I write in response to the article “Community Forest set to log in Halfmoon Bay” in the Sept. 17 edition of the Coast Reporter, where the Sunshine Coast Community Forests (SCCF) explains why it is necessary to clear-cut the endangered forest, HM 50 block near Trout Lake. I say “endangered” because there is less than one per cent of this ecosystem type left in its older phase in our landscape. The SCCF board chair also explained how a website improvement project limits their ability to share watershed and ecosystem assessment reports, and how proud they are of moving towards an Ecosystem Based Management model.
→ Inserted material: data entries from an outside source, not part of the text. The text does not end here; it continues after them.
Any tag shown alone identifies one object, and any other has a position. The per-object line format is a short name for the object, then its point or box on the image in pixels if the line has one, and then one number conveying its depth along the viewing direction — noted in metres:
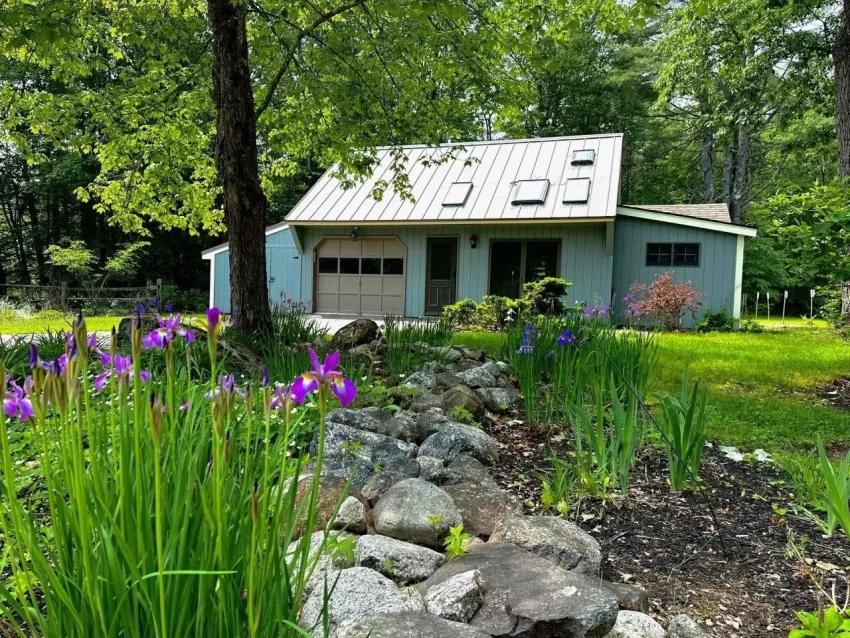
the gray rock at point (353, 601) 1.36
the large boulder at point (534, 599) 1.30
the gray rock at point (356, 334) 5.79
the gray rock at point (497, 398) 3.81
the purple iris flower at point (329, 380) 0.83
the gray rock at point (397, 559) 1.62
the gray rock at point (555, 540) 1.72
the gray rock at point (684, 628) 1.40
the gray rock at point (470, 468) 2.40
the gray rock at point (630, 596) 1.54
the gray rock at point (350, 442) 2.40
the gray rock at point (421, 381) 3.97
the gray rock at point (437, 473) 2.38
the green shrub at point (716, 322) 11.41
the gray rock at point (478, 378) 4.15
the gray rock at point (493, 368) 4.63
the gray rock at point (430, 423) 2.97
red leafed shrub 10.98
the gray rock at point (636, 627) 1.39
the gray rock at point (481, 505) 1.99
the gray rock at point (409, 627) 1.20
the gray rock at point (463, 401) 3.39
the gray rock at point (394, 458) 2.43
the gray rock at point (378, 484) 2.12
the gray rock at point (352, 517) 1.87
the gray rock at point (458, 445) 2.70
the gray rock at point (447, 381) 4.09
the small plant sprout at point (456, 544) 1.69
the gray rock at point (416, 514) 1.84
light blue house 12.40
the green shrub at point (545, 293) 10.34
Unfortunately, the SCCF’s land management strategies continue to involve the use of clear-cutting, which eradicates our last remaining ecosystems.

While the community is no doubt most grateful for the financial gifts from past logging ventures, a standing forest is the greatest gift the SCCF can give us now, and for future generations who are going to need these forests as a critical life-support system.

The SCCF has served enough of its mandate. Now is the time to leave all of our coastal carbon-sequestering low elevation forests intact to serve as the natural warehouses of biodiversity that they provide.

At this time of climate emergency, when we need what little remains of our natural forests even more than ever, we are requesting logging be delayed until 2023 to allow time to consider dissolving the SCCF, or reinventing the organization by finding other ways to give to the community instead of money made from eradicating endangered ecosystems.

One more forest logged is one too many. Let’s not kill the golden goose and instead see the forest for the trees.